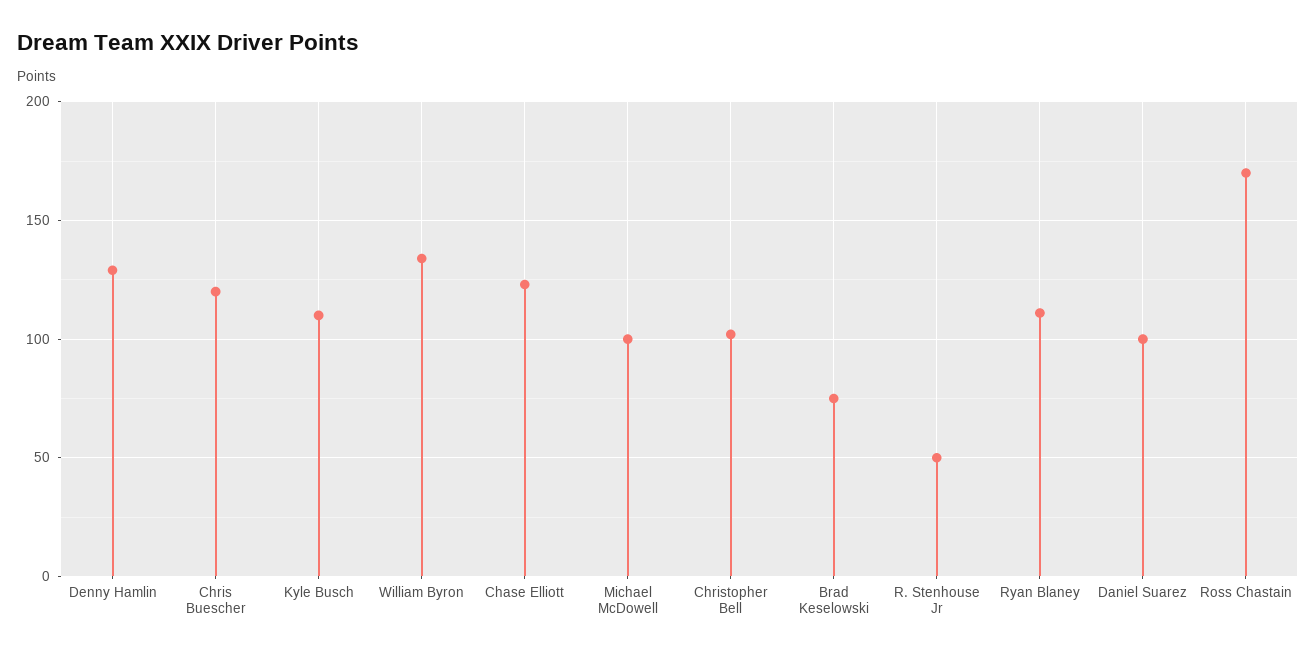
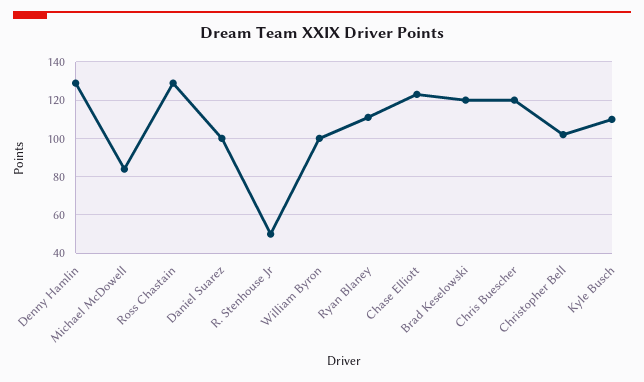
  {
    "Denny Hamlin": 130,
    "Chris Buescher": 120,
    "Kyle Busch": 110,
-   "William Byron": 135,
+   "William Byron": 100,
    "Chase Elliott": 125,
-   "Michael McDowell": 100,
+   "Michael McDowell": 85,
    "Christopher Bell": 100,
-   "Brad Keselowski": 75,
+   "Brad Keselowski": 120,
    "R. Stenhouse Jr": 50,
    "Ryan Blaney": 110,
    "Daniel Suarez": 100,
-   "Ross Chastain": 170
+   "Ross Chastain": 130
  }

+ + + + + + +

■ **Problem to solve**
Copy every record above exactly as written, but leave out the pictures.

■ **Written response**
  {
    "Denny Hamlin": 130,
    "Chris Buescher": 120,
    "Kyle Busch": 110,
-   "William Byron": 135,
+   "William Byron": 100,
    "Chase Elliott": 125,
-   "Michael McDowell": 100,
+   "Michael McDowell": 85,
    "Christopher Bell": 100,
-   "Brad Keselowski": 75,
+   "Brad Keselowski": 120,
    "R. Stenhouse Jr": 50,
    "Ryan Blaney": 110,
    "Daniel Suarez": 100,
-   "Ross Chastain": 170
+   "Ross Chastain": 130
  }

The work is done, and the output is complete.